I would synthesize the expression cassette for tyrosinase fused to a secretion signal peptide, optimized for expression in Physarum polycephalum. This is the core genetic payload for my dyeing application — the enzyme needs to be secreted into the extracellular slime trail to catalyze pigment formation on the substrate fabric. The GFP sequence prepared above would also be synthesized as a reporter to co-localize with the enzyme and confirm secretion into the trail.

(ii) Synthesis technology: Phosphoramidite-based gene synthesis (via Twist Bioscience)

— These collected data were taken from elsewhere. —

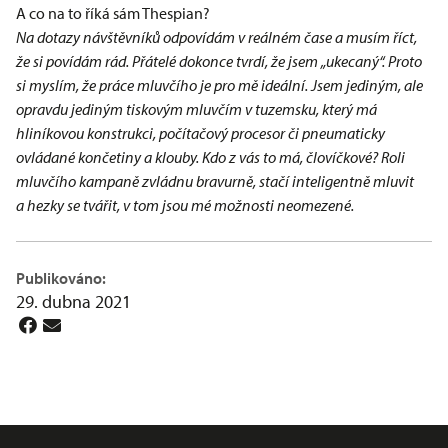
A co na to říká sám Thespian?
Na dotazy návštěvníků odpovídám v reálném čase a musím říct,
že si povídám rád. Přátelé dokonce tvrdí, že jsem „ukecaný“. Proto
si myslím, že práce mluvčího je pro mě ideální.
Jsem jediným, ale
opravdu jediným tiskovým mluvčím v tuzemsku, který má
hliníkovou konstrukci, počítačový procesor či pneumaticky
ovládané končetiny a klouby. Kdo z vás to má, človíčkové? Roli
mluvčího kampaně zvládnu bravurně, stačí inteligentně mluvit
a hezky se tvářit, v tom jsou mé možnosti neomezené.
Publikováno:
29. dubna 2021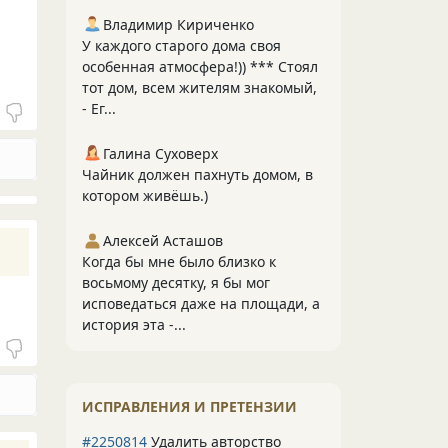
Владимир Кириченко
У каждого старого дома своя
особенная атмосфера!)) *** Стоял
тот дом, всем жителям знакомый,
- Ег...
Галина Суховерх
Чайник должен пахнуть домом, в
котором живёшь.)
Алексей Асташов
Когда бы мне было близко к
восьмому десятку, я бы мог
исповедаться даже на площади, а
история эта -...
ИСПРАВЛЕНИЯ И ПРЕТЕНЗИИ
#2250814
Удалить авторство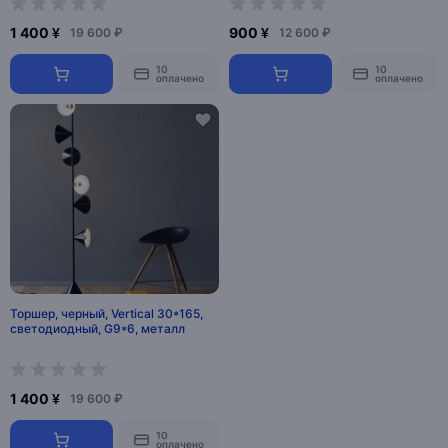
1 400 ¥
900 ¥
19 600 ₽
12 600 ₽
10
10
оплачено
оплачено
Торшер, черный, Vertical 30*165,
светодиодный, G9*6, металл
1 400 ¥
19 600 ₽
10
оплачено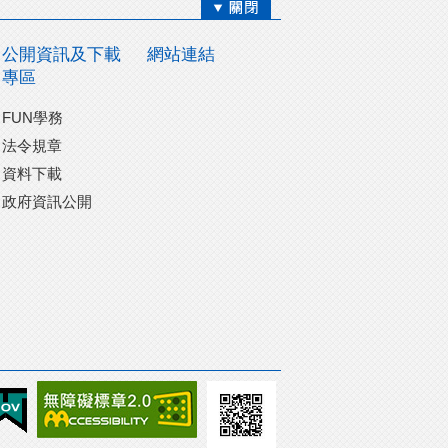
公開資訊及下載
網站連結
專區
FUN學務
法令規章
資料下載
政府資訊公開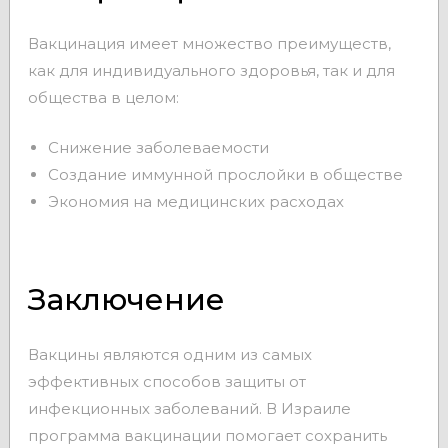
Вакцинация имеет множество преимуществ,
как для индивидуального здоровья, так и для
общества в целом:
Снижение заболеваемости
Создание иммунной прослойки в обществе
Экономия на медицинских расходах
Заключение
Вакцины являются одним из самых
эффективных способов защиты от
инфекционных заболеваний. В Израиле
программа вакцинации помогает сохранить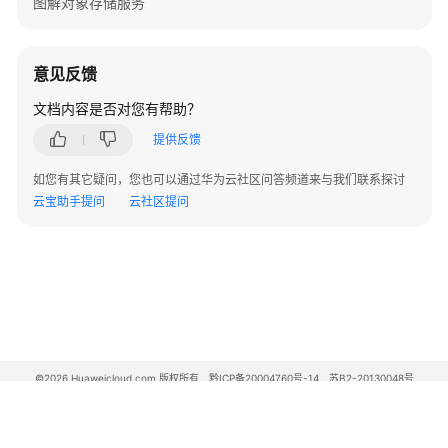
图解对象存储服务
}
资
源
意见反馈
支
持
文档内容是否对您有帮助？
区
提供反馈
域
如您有其它疑问，您也可以通过华为云社区问答频道来与我们联系探讨
系
云宝助手提问
云社区提问
统
权
限
©2026 Huaweicloud.com 版权所有
黔ICP备20004760号-14
苏B2-20130048号
A2.B1.B2-20070312
增值电信业务经营许可证：B1.B2-20200593 | 代理域名注册服务机构：新网、西数
电子营业执照
贵公网安备 52990002000093号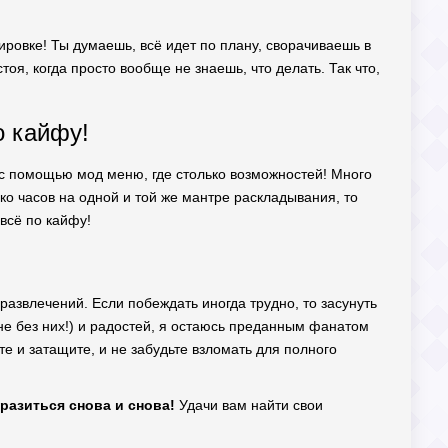
ировке! Ты думаешь, всё идет по плану, сворачиваешь в
оя, когда просто вообще не знаешь, что делать. Так что,
о кайфу!
 с помощью мод меню, где столько возможностей! Много
ько часов на одной и той же мантре раскладывания, то
всё по кайфу!
развлечений. Если побеждать иногда трудно, то засунуть
не без них!) и радостей, я остаюсь преданным фанатом
йте и затащите, и не забудьте взломать для полного
 сразиться снова и снова!
Удачи вам найти свои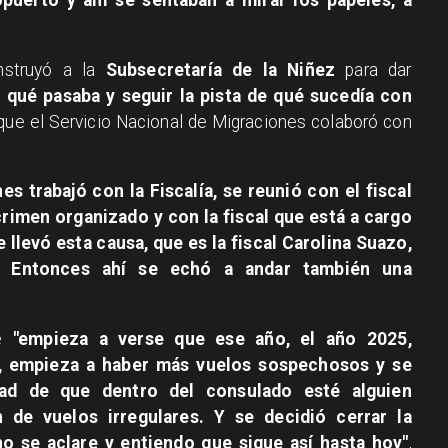
opuerto y ahí se sentaban a mirar los papeles, a
nstruyó a la
Subsecretaría de la Niñez
para dar
r qué pasaba y seguir la pista de qué sucedía con
 que el Servicio Nacional de Migraciones colaboró con
es trabajó con la Fiscalía, se reunió con el fiscal
rimen organizado y con la fiscal que está a cargo
e llevó esta causa, que es la fiscal Carolina Suazo,
..) Entonces ahí se echó a andar también una
ue
"empieza a verse que ese año, el año 2025,
, empieza a haber más vuelos sospechosos y se
idad de que dentro del consulado esté alguien
 de vuelos irregulares. Y se decidió cerrar la
no se aclare y entiendo que sigue así hasta hoy"
,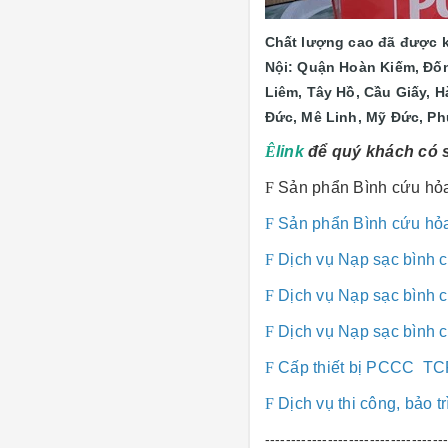
Chất lượng cao đã được ki
Nội: Quận Hoàn Kiếm, Đốn
Liêm, Tây Hồ, Cầu Giấy, 
Đức, Mê Linh, Mỹ Đức, Ph
Ê
link
để quý khách có s
F
Sản phẩn Bình cứu hỏa
F
Sản phẩn Bình cứu hỏ
F
Dịch vụ Nạp sạc bình 
F
Dịch vụ Nạp sạc bình 
F
Dịch vụ Nạp sạc bình 
F
Cấp thiết bị PCCC TC
F
Dịch vụ thi công, bảo
----------------------------------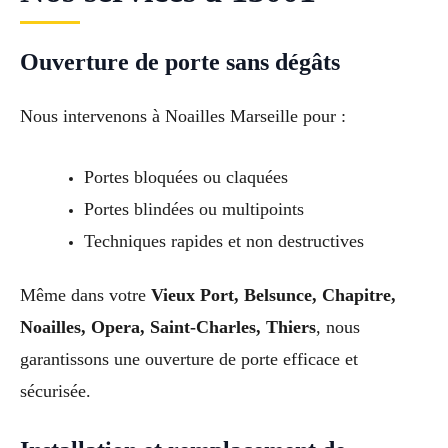
Ouverture de porte sans dégâts
Nous intervenons à Noailles Marseille pour :
Portes bloquées ou claquées
Portes blindées ou multipoints
Techniques rapides et non destructives
Même dans votre
Vieux Port, Belsunce, Chapitre,
Noailles, Opera, Saint-Charles, Thiers
, nous
garantissons une ouverture de porte efficace et
sécurisée.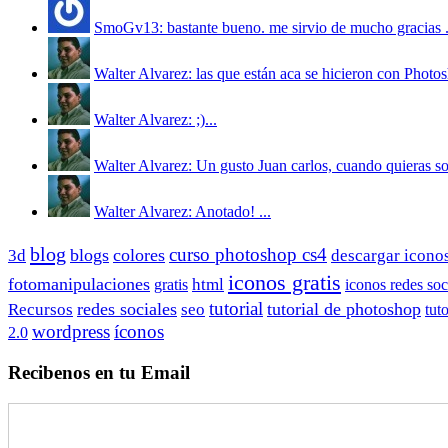
SmoGv13: bastante bueno. me sirvio de mucho gracias .
Walter Alvarez: las que están aca se hicieron con Photos
Walter Alvarez: ;)...
Walter Alvarez: Un gusto Juan carlos, cuando quieras sol
Walter Alvarez: Anotado! ...
blog
curso photoshop cs4
blogs
colores
3d
descargar icono
iconos gratis
fotomanipulaciones
html
iconos redes soc
gratis
redes sociales
tutorial
tutorial de photoshop
Recursos
seo
tut
wordpress
íconos
2.0
Recibenos en tu Email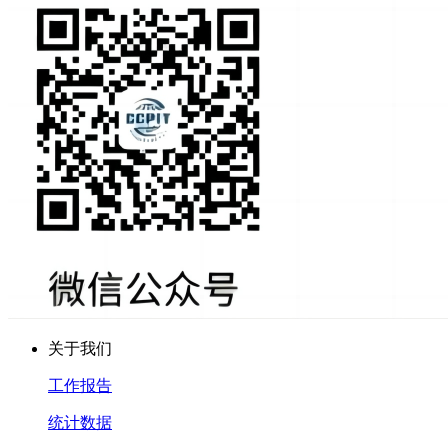
关于我们
工作报告
统计数据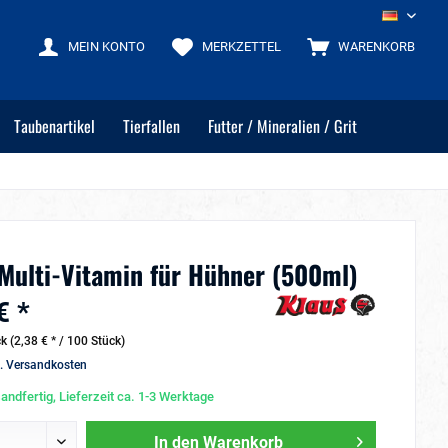
DE
MEIN KONTO
MERKZETTEL
WARENKORB
Taubenartikel
Tierfallen
Futter / Mineralien / Grit
 Multi-Vitamin für Hühner (500ml)
€ *
k (2,38 € * / 100 Stück)
l. Versandkosten
andfertig, Lieferzeit ca. 1-3 Werktage
In den
Warenkorb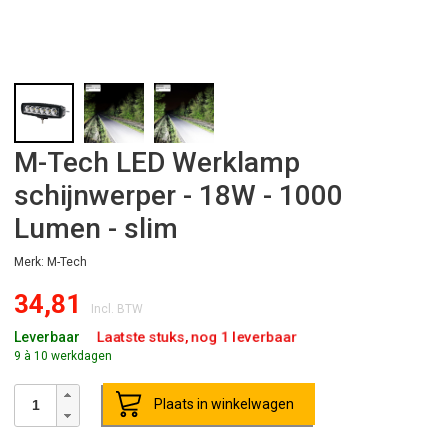
M-Tech LED Werklamp
schijnwerper - 18W - 1000
Lumen - slim
Merk: M-Tech
34,81
Incl. BTW
Laatste stuks, nog 1 leverbaar
Leverbaar
9 à 10 werkdagen
Plaats in winkelwagen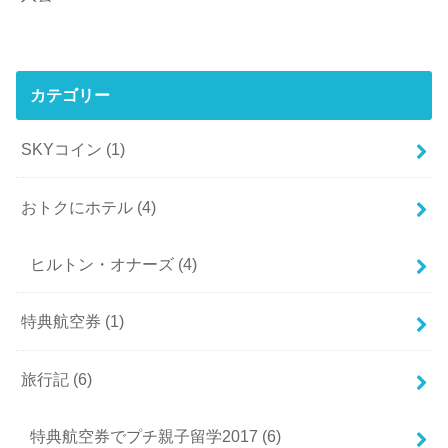
カテゴリー
SKYコイン
(1)
おトクにホテル
(4)
ヒルトン・オナーズ
(4)
特典航空券
(1)
旅行記
(6)
特典航空券でプチ親子留学2017
(6)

  1. Essential steps: Solid-phase synthesis of oligonucleotides (~200 nt max per oligo), followed by error-correction, oligo assembly via overlap extension or Gibson Assembly into the full gene, and sequence verification by Sanger sequencing before delivery.
  2. Limitations: Maximum direct synthesis length is ~200 nt per oligo, so longer genes require assembly of multiple fragments introducing additional error-checking steps. Error rate of approximately 1 in 200 bases per oligo necessitates error-correction. Very GC-rich or repetitive sequences (common in some signal peptide sequences) require special synthesis handling.

5.3 DNA Edit

(i) What DNA would I want to edit and why?

I would edit the Physarum polycephalum genome to knock in the tyrosinase expression cassette at a defined safe-harbor locus — a genomic location where insertion causes no disruption to essential genes. Targeted integration is preferable to plasmid-based expression because it provides stable, heritable expression without plasmid loss over successive growth cycles, which is important for a consumer product where batch-to-batch consistency matters.

(ii) Editing technology: CRISPR-Cas9

  1. How it works: A guide RNA (gRNA) complementary to the target locus directs the Cas9 nuclease to create a double-strand break at a specific site adjacent to a PAM sequence (5’-NGG-3’). The break is repaired via homology-directed repair (HDR) using a donor template containing the tyrosinase expression cassette flanked by homology arms matching the safe-harbor locus.
  2. Preparation & inputs: Design gRNA targeting the safe-harbor locus using Benchling’s CRISPR design tool, synthesize the gRNA, prepare Cas9 protein or plasmid, and construct an HDR donor template with ~500 bp homology arms flanking the insertion site.
  3. Limitations: HDR efficiency in Physarum is not well characterized and may require significant optimization of delivery method (electroporation or lipofection). Off-target cuts remain a concern and require whole-genome sequencing to verify clean edits. PAM site availability constrains the exact targetable positions within the locus.